WASHINGTON—Fiserv shares plunged to their lowest level in more than five years after the fintech and payments giant sharply missed earnings expectations, slashed its outlook and unveiled leadership changes, rattling markets and credit-union partners alike, the Associated Press reported.
The company—parent of the Clover point-of-sale platform—cut its full-year revenue growth projection to between 3.5% and 4%, a dramatic reversal from the 10% it forecast just a quarter ago.

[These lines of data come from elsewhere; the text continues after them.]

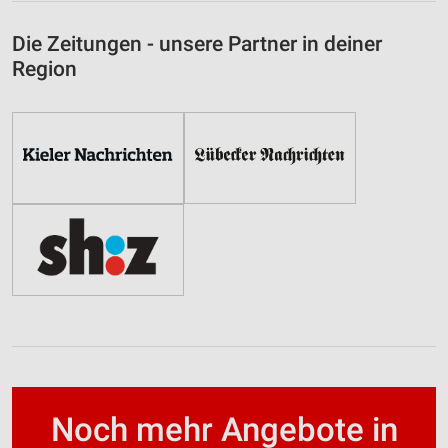
Die Zeitungen - unsere Partner in deiner
Region
Noch mehr Angebote in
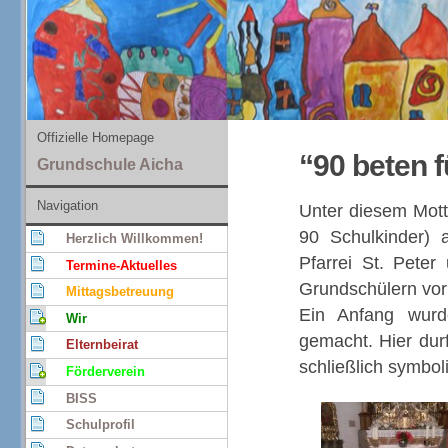
Offizielle Homepage
“90 beten f
Grundschule Aicha
Navigation
Unter diesem Mott
90 Schulkinder) 
Herzlich Willkommen!
Pfarrei St. Peter
Termine-Aktuelles
Grundschülern vor
Mittagsbetreuung
Ein Anfang wurd
Wir
gemacht. Hier dur
Elternbeirat
schließlich symbol
Förderverein
BISS
Schulprofil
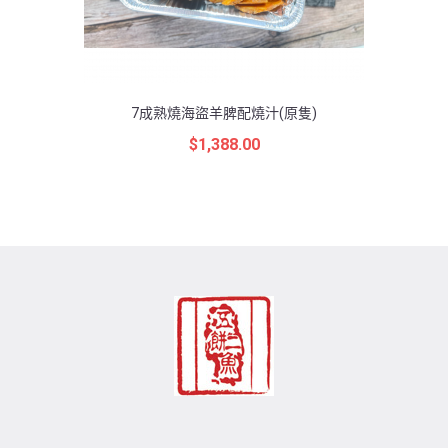
7成熟燒海盜羊脾配燒汁(原隻)
$
1,388.00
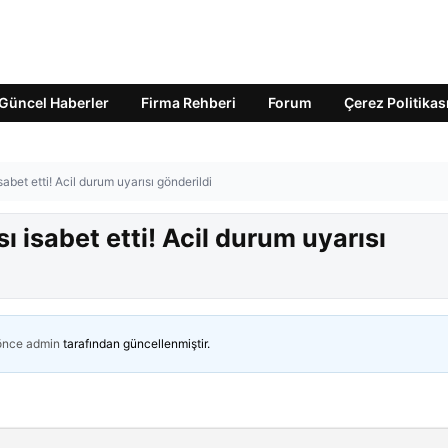
Güncel Haberler
Firma Rehberi
Forum
Çerez Politikas
abet etti! Acil durum uyarısı gönderildi
 isabet etti! Acil durum uyarısı
 önce
admin
tarafından güncellenmiştir.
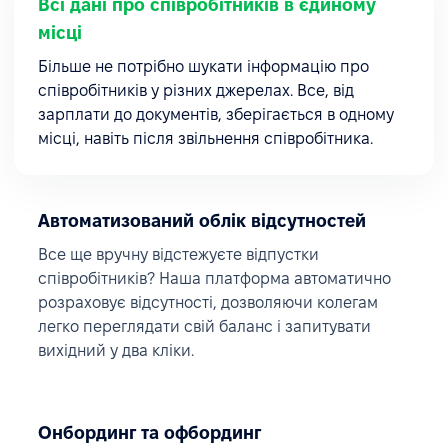
Всі дані про співробітників в єдиному
місці
Більше не потрібно шукати інформацію про
співробітників у різних джерелах. Все, від
зарплати до документів, зберігається в одному
місці, навіть після звільнення співробітника.
Автоматизований облік відсутностей
Все ще вручну відстежуєте відпустки
співробітників? Наша платформа автоматично
розраховує відсутності, дозволяючи колегам
легко переглядати свій баланс і запитувати
вихідний у два кліки.
Онбординг та офбординг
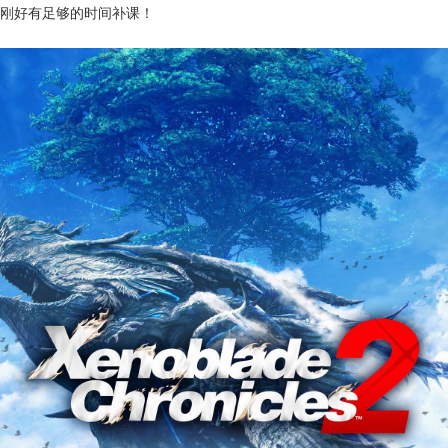
刚好有足够的时间补课！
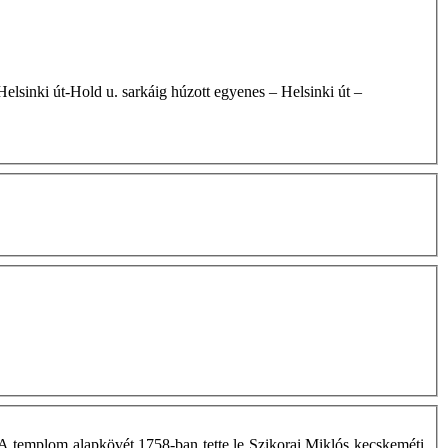
 A templom alapkövét 1758-ban tette le Szikorai Miklós kecskeméti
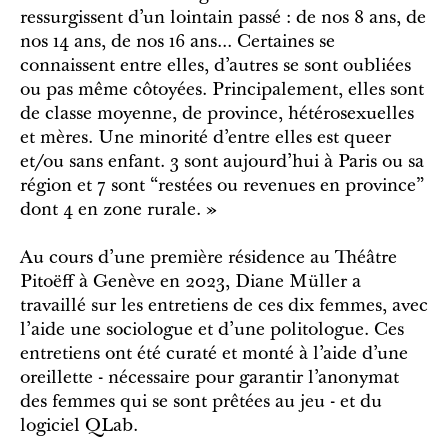
ressurgissent d’un lointain passé : de nos 8 ans, de
nos 14 ans, de nos 16 ans... Certaines se
connaissent entre elles, d’autres se sont oubliées
ou pas même côtoyées. Principalement, elles sont
de classe moyenne, de province, hétérosexuelles
et mères. Une minorité d’entre elles est queer
et/ou sans enfant. 3 sont aujourd’hui à Paris ou sa
région et 7 sont “restées ou revenues en province”
dont 4 en zone rurale. »
Au cours d'une première résidence au Théâtre
Pitoëff à Genève en 2023, Diane Müller a
travaillé sur les entretiens de ces dix femmes, avec
l'aide une sociologue et d'une politologue. Ces
entretiens ont été curaté et monté à l’aide d’une
oreillette - nécessaire pour garantir l’anonymat
des femmes qui se sont prêtées au jeu - et du
logiciel QLab.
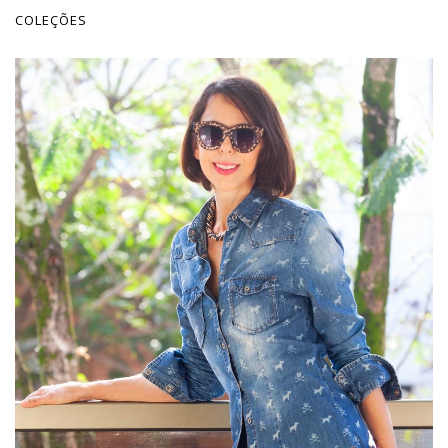
COLEÇÕES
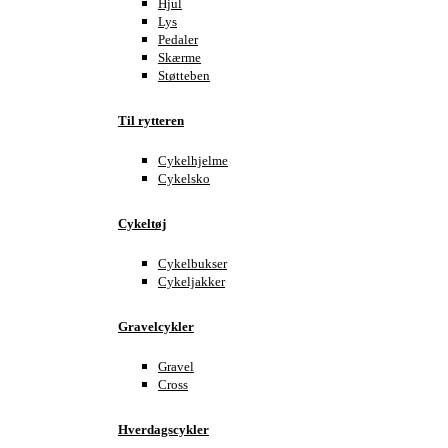
Hjul
Lys
Pedaler
Skærme
Støtteben
Til rytteren
Cykelhjelme
Cykelsko
Cykeltøj
Cykelbukser
Cykeljakker
Gravelcykler
Gravel
Cross
Hverdagscykler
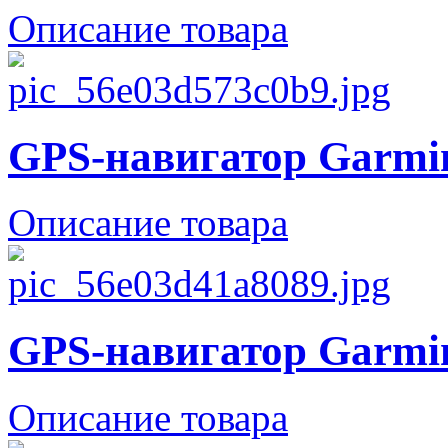
Описание товара
GPS-навигатор Garmin
Описание товара
GPS-навигатор Garmi
Описание товара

It now expects 2025 earnings of $8.50 to $8.60 per share, down from prior guidance of $10.15 to $10.30, AP said.
Third-quarter earnings came in at $2.04 per share, well short of the $2.64 analysts anticipated, while revenue of $4.9 billion missed estimates by roughly 8%.
Investors reacted swiftly: Fiserv stock fell nearly 41% to $74.14 in early trading—the steepest one-day drop in company history—and has now shed close to 70% of its value since peaking near $238 in March, AP noted.
“Our current performance is not where we want it to be nor where our stakeholders expect it to be,” CEO Mike Lyons said, adding that the company’s growth goals and margin assumptions “need to be reset.” Lyons, who took the helm in May, attributed the shortfall partly to slower-than-expected performance in Argentina and delayed strategic investments.
Lyons framed the pivot as necessary to restore competitiveness and address execution gaps.